Tuesday, September 26, 2006

Spinning a Yarn (not original I know!)

As I promised I will tell you about my spinning exploits. Mum had borrowed an Ashford Traditional from her local guild and so I thought it would be rude not to visit her with my fleece and get her to show me how to spin it up. And so she did.
I was really surprised how much difference using different fleeces made. I tried with one of her e-bay fleeces (Cheviot possibly) which was in her words s***ty and it truly was a pain to spin with as it didn't seem to want to flow or spin with ease at all. So we switched to another fleece and the difference was noticeable straight away - more lanolin on the wool (Mum did say she may have washed the other fleece too much) and easier to draw out (using technical terms - I think!).
My fleece is a shetland merino cross and is a lovely deep chocolate colour and is full of lanolin and lovely to spin with. I was going to photograph my attempts but I'm sorry - after Mum-in-law said "What's that? Is it meant to be like that?" I'm too shy to show it to the wider world. It is rather rough and slubby but don't let all these spinners fool you - it isn't that easy to get a perfect yarn especially if you've only got a duff drum carder to card your fleece with meaning that all the knots and grass etc is still in the fleece as you try to spin it into some from of hand made loveliness.
And in connection to this I've just had a call from the Ranger at Tam O'Shanters Farm offering me half a fleece!! Have a look at this! This is my fleece, or at least the type of sheep it comes from but none of the sheep at the farm have four horns - too young perhaps? There are pictures here of the yarn knitted up as well. Will wait to see what state the fleece is in, hopefully no beasties or too much muck, after all these are sophisticated urban sheep we're talking about here!!

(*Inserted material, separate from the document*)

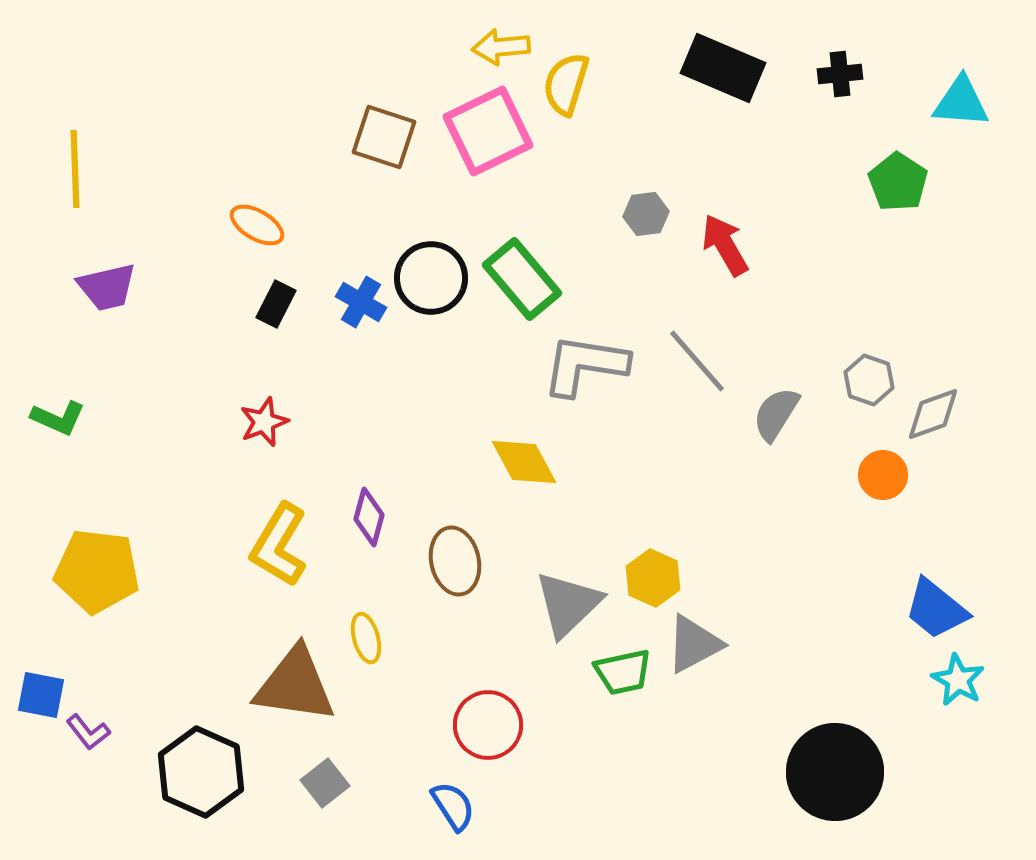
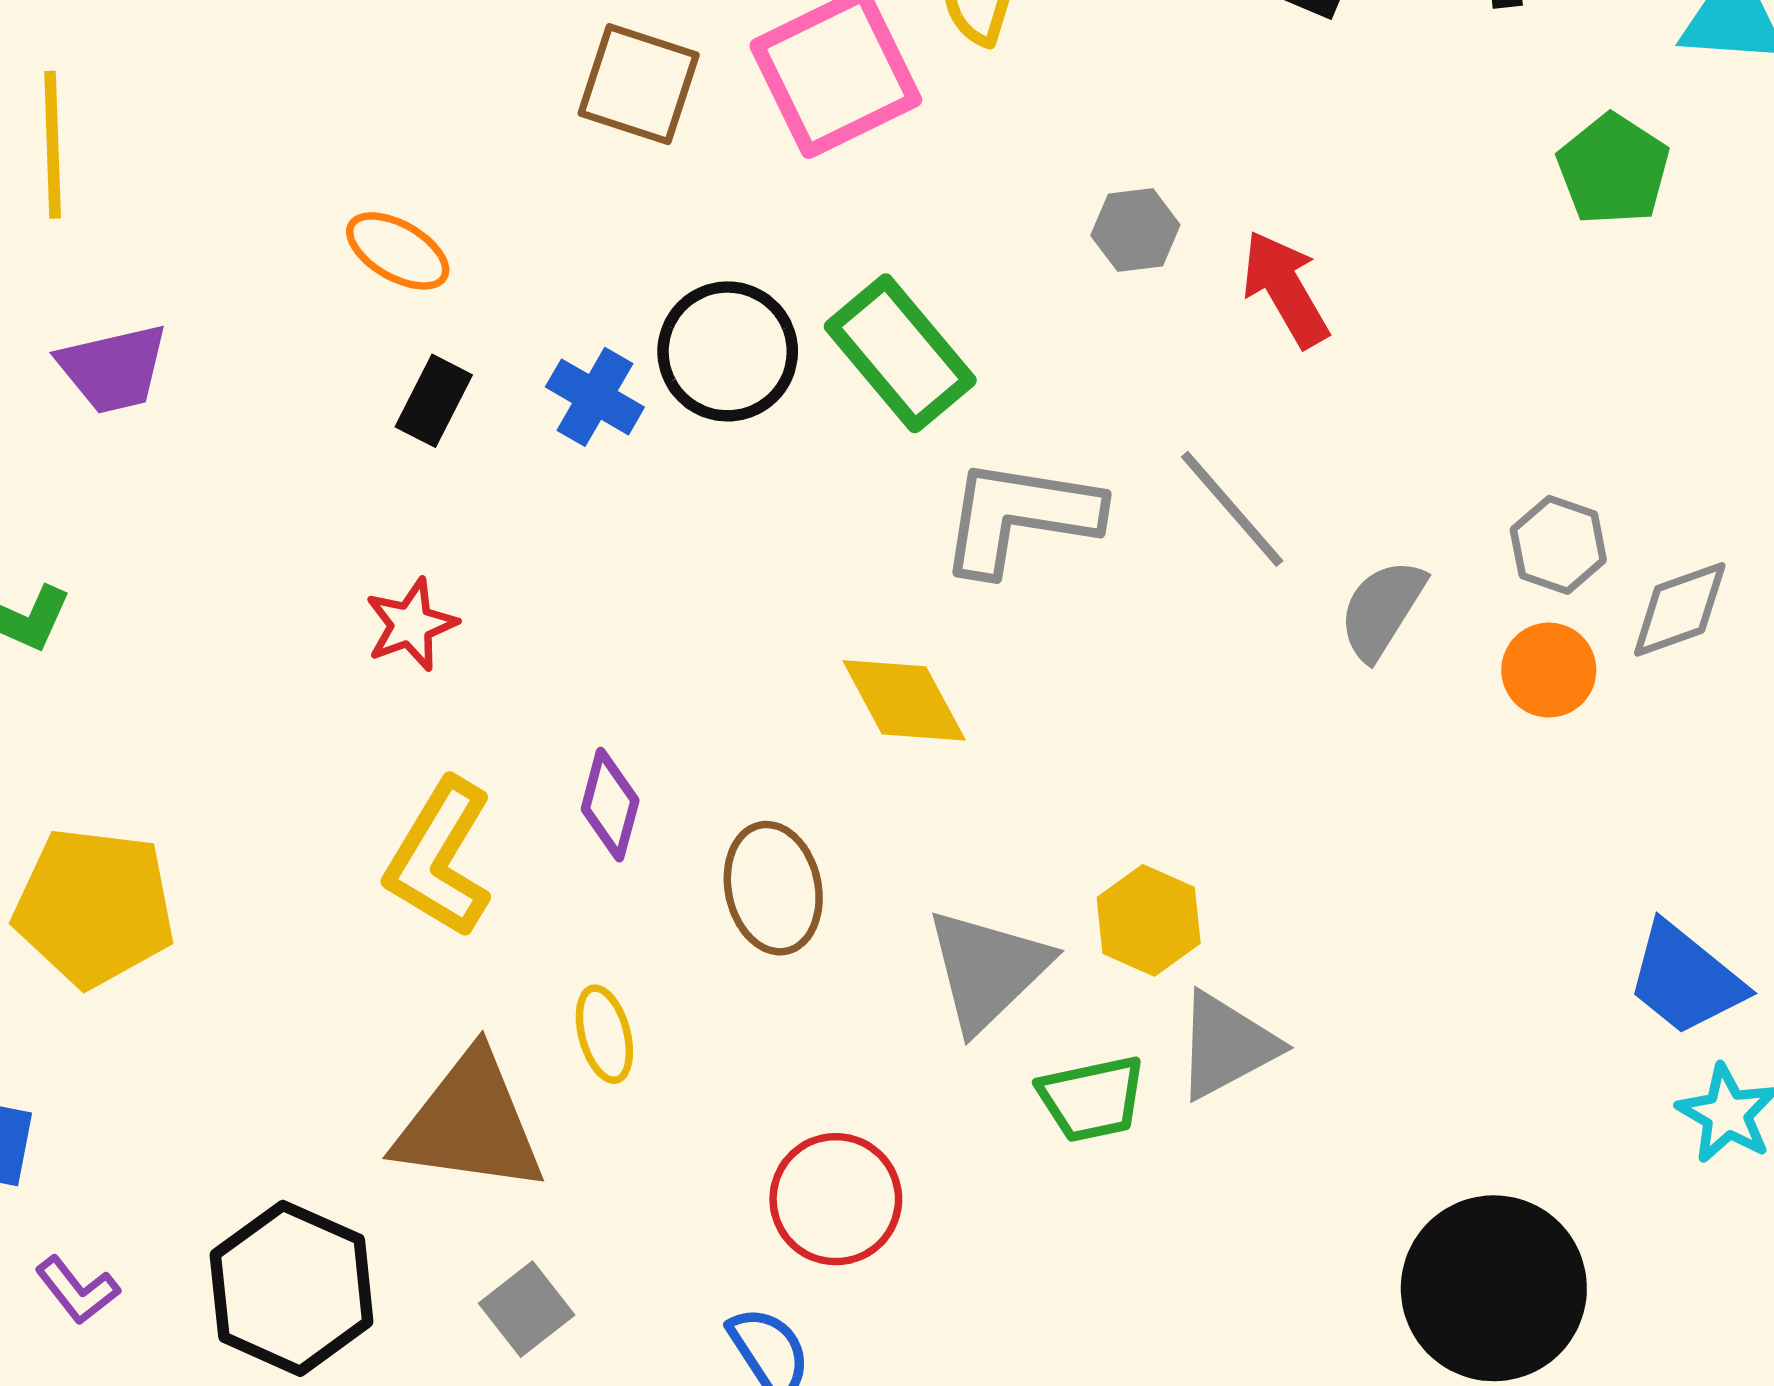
orange circle: (883, 475) -> (1549, 670), moved
purple L-shape: (88, 732) -> (77, 1290), moved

On the knitting front I've not had a great week. I borrowed a friends Colinette pattern book and it has a pattern for a tie front cardigan in Giotto and it only takes 3 hanks, just the amount I had in the stash pile. So I eagerly cast on and flew through the knitting up - a day for each front and back. Then came the sleeves. And worryingly the pile of yarn left was looking dubiously small for 2 sleeves. Anyway I cast on and knitted up the 1st sleeve realising that there was not going to be enough yarn for the last sleeve let alone sewing the thing up.
It was a lovely colour knitted up - such a lovely autumnal curry colour. Double checking my tension found that mine was out by an extra stitch and extra row. But still it must have been a close call to be able to use only 3 hanks - unless the yardage is not quite the same in the sale room yarns. So now do I:
a) try again on the same size needles;
b) try again on larger needles;
c) knit something else (even though I now really fancy a cardi in this colourway) or
d) try to get another hank that matches?

Answers on a postcard to.....


Cherry Rolfe said...

d) seems the best place to start! Did you keep the labels with the dye lot info???
Good luck!!
Thanks for your comment btw - too kind!

Mary-Lou said...

Stripes in some other toning / matching yarn?

RoxyKnits said...

I'd get another hank and start the sleeve again alternating the 2 skeins every few rows - then both sleeves will look the same ;)

So frustrating isn't it........ though at least with Colinette you don't have to worry about dye lots.

EGJ said...

That four-horned sheep looks like nothing I've ever seen before... Always impressed by people taking up spinning. That's way into the future for me yet. Hope it works out for you!